In the history of South Africa these themes stand out as production of public goods as related to, on the one hand, the creation of industrial competence through regulated trade. This for instance entailed implementation of various instances of taxation, such as tariffs and customs protection against foreign industrial supremacy. An indication of the tightness of the above themes is the fact that custom tariffs and railroad tariffs were explicitly considered as one and the same question. The chapter deals with the Boer tariff related industrial strategy in the period 1880-1914 and its influence on global British economic policy during the period 1880-1914 (called “Imperial Zollverein” and “Imperial Preference”) as a practical strategy to deal with the threat to British hegemony from emerging industrial powers.
This point relates to the theoretical chapter’s point of immaterial production factors, but it also relates to the point of systems analysis, opposing business economics with national economics by promoting “long-term competence” (cf. “common good”, “general welfare”) as opposed to short-term gains (“shareholder value”).
b. Economic integration
On the other hand these themes stand out as related to transportation and customs unification, integrating the former separate provinces and thereby increasing the size of markets, making economy of scale worthwhile.
This point relates to the theoretical chapter’s point of systems analysis of opposing business economics with national economics, namely whether policy (and banking considerations) should be focused narrowly on shareholder’s value or the common good through developing infrastructure and accompanying positive externalities.
As today, anywhere, financing infrastructure (the railroad structure) and industry is a core question and connects railroads as one core type of infrastructure with another, no less important type of infrastructure, namely credit. An “eternal” question in this regard is whether public goods were financed through debt to the international “private” capital market (“Dutch speculative banking”) or through domestic and “social” creation of credit (“Industrial banking” a la Proudhon and St. Simon). The latter involves utilising the monopoly power of the state to create and channel credit and enjoy the benefits of seigniorage. It may also relate to the state’s legal opportunity to regulate taxation of land and thereby finance infrastructure.
This point relates to the theoretical chapter’s point of systems analysis of opposing business economics with national economics, again; namely whether banking considerations should be focused on shareholder’s value or the common good, in other words if the banking system has social responsibility.
4. Modern Case Study: Southern Africa
The last chapter will be used for a study of modern applications of the above principles, on the basis that,
“The guiding idea is changing natural resource endowments (or the lack thereof, as in Japan) into cultural capital: physical and social and spiritual. The purpose of this thesis is to extract those principles and study their application in some instances.”
The present “non-development“ of Southern Africa under the influence of “Western” economic ideology gives an opportunity to point to an alternative policy with long and proven success, also in Africa itself.

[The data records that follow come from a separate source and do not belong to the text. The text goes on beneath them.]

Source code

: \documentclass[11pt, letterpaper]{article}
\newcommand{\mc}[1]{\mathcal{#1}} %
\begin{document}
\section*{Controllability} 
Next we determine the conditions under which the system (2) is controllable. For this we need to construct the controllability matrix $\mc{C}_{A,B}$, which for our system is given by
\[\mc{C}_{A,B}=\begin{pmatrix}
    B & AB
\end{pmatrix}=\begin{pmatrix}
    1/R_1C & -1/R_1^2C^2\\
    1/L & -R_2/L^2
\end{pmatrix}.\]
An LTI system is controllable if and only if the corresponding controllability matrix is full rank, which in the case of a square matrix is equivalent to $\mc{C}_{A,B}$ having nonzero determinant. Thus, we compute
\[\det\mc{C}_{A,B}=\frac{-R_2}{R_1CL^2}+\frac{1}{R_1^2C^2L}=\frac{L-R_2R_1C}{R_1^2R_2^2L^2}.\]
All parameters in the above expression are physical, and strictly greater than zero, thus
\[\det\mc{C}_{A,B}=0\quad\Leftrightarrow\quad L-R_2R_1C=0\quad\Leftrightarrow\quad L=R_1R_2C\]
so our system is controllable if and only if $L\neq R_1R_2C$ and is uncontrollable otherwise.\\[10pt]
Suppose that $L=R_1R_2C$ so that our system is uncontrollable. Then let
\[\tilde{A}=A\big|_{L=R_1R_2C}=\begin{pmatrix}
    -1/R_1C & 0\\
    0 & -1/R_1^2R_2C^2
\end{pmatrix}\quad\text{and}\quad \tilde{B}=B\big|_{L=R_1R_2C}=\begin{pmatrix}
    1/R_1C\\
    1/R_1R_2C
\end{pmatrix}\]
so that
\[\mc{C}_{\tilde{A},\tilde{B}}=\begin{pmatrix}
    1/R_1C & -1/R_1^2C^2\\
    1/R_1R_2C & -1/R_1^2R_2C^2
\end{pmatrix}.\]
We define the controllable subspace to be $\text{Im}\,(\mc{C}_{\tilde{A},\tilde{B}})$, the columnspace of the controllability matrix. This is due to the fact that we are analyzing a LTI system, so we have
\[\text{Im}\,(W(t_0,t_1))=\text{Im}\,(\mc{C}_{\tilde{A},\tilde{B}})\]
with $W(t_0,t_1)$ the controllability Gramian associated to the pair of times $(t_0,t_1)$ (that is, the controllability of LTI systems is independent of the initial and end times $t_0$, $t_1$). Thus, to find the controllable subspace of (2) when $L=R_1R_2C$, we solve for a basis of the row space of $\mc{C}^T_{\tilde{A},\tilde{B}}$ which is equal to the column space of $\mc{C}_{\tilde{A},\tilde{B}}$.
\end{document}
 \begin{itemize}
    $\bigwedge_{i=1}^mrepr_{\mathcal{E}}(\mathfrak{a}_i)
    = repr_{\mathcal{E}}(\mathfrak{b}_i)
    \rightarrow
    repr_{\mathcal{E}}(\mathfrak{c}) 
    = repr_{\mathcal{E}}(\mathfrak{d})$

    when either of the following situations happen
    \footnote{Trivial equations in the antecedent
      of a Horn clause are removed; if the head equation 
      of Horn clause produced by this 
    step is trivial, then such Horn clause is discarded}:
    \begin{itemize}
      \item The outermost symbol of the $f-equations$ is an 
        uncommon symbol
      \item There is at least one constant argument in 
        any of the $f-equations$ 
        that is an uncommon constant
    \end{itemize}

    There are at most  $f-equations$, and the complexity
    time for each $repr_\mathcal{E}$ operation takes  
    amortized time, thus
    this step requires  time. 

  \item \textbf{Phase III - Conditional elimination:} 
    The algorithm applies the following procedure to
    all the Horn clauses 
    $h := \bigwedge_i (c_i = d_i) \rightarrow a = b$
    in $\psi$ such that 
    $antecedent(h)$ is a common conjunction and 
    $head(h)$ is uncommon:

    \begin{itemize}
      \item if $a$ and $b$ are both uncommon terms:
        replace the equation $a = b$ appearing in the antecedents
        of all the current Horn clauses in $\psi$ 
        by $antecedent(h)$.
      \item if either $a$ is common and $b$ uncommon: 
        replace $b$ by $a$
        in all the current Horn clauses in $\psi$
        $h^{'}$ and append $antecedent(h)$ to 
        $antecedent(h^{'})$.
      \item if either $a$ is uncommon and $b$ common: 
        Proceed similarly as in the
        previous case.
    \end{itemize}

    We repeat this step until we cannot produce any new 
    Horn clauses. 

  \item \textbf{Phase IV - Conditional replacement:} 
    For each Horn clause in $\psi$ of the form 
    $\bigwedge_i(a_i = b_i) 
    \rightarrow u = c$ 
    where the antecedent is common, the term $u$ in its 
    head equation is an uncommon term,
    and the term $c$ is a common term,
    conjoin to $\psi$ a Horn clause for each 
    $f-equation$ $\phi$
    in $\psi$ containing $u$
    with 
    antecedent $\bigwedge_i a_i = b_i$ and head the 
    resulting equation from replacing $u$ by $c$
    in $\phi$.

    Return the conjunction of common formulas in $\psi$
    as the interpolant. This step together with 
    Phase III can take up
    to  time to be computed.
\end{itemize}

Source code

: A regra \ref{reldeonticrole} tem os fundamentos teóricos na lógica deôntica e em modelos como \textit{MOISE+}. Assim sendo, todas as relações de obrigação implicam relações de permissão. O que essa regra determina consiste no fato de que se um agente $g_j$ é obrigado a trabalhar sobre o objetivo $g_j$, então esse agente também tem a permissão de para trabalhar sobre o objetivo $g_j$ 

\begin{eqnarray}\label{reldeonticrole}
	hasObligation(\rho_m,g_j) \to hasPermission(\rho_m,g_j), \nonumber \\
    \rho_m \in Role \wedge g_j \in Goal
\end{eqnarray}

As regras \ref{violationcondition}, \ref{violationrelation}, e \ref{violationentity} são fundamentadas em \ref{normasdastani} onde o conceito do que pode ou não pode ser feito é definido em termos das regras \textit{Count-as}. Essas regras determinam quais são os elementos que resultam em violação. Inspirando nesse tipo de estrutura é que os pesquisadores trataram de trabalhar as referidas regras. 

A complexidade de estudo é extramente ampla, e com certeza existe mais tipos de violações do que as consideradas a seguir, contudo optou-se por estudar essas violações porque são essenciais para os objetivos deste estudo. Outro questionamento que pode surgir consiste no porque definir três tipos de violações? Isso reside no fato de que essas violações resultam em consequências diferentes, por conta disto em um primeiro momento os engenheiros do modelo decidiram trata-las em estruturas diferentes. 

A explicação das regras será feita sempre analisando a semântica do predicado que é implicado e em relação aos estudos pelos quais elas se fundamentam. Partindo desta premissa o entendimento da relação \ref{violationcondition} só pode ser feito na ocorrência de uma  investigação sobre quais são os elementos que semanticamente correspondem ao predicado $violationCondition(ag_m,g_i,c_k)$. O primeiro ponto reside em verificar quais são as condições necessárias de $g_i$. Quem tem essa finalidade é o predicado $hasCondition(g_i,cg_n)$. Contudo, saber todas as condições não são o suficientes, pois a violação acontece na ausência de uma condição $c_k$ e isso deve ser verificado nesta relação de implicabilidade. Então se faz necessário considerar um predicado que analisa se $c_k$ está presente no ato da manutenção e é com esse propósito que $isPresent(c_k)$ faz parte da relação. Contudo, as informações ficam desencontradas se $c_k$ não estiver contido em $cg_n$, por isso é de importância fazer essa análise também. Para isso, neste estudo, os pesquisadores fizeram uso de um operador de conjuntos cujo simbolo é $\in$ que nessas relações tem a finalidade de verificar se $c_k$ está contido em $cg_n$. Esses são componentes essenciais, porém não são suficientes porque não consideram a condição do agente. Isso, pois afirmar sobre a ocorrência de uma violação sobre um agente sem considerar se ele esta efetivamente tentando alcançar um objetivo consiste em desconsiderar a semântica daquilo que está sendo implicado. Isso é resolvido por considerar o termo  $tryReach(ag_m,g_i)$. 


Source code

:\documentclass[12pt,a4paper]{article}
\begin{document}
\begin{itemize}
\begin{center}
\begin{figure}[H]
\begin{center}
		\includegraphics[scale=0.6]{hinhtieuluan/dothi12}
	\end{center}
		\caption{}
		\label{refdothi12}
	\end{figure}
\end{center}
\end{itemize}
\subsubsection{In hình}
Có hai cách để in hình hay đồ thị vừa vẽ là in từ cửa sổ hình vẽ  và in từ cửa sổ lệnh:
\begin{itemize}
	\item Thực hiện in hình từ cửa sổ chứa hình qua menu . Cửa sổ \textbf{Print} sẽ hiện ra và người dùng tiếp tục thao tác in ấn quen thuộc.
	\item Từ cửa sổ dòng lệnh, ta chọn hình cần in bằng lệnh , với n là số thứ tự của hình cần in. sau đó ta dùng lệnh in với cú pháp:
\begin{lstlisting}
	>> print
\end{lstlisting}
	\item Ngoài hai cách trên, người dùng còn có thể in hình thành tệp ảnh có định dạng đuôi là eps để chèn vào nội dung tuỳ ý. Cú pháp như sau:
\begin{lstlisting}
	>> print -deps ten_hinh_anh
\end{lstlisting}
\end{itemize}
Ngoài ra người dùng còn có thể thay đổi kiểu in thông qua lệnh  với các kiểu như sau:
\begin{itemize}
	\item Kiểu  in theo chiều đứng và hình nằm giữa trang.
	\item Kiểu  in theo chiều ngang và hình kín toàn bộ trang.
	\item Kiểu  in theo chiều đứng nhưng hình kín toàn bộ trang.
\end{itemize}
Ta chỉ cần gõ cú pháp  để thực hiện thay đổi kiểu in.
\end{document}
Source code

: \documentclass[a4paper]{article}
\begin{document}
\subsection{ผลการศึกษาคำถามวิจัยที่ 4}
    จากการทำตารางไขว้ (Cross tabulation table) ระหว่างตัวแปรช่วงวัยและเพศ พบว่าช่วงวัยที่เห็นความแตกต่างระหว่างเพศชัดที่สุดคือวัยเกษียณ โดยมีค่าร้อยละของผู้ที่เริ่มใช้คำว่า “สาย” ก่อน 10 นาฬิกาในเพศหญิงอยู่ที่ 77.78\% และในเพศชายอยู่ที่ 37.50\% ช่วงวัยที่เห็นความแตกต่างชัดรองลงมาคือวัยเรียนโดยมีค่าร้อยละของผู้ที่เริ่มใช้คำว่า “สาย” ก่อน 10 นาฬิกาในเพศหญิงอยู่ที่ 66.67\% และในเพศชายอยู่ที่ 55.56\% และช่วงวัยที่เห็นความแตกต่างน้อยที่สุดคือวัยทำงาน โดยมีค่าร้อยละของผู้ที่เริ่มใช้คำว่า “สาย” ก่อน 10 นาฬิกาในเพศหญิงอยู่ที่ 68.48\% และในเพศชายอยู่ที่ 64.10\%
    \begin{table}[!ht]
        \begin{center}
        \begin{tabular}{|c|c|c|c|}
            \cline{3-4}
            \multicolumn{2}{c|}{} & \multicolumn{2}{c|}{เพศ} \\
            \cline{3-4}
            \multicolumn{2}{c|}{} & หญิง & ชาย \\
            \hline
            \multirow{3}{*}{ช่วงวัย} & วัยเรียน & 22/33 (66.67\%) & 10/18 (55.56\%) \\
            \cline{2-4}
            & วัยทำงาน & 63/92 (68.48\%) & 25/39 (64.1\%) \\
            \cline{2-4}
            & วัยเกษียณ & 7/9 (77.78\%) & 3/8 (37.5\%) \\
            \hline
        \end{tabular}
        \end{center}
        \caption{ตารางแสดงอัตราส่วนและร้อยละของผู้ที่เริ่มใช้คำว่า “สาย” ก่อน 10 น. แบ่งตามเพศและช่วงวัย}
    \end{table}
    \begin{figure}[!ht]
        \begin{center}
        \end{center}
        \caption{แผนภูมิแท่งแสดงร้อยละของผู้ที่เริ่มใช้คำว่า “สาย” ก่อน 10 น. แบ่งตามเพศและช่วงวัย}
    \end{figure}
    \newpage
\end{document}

Of special interest is the crucial role of infrastructure development as creator of markets and as prime mover of activity in general. Lessons from former experience in constructing infrastructure must be drawn (e.g. regimes of Bismarck, Lincoln, Witte), particularly concerning railroads structure and how they were financed therefore also involving the credit system.
The established infrastructure in South Africa regarding transport, law and credit may be improved and expanded into neighbouring areas with due respect for the established political circumstances in neighbouring regions. The long efforts to establish a common market in Southern and Eastern Africa (COMESA) may be a step in the direction that the USA, Germany and EU have trodden before - and which MERCOSUR and ASEAN is going as well.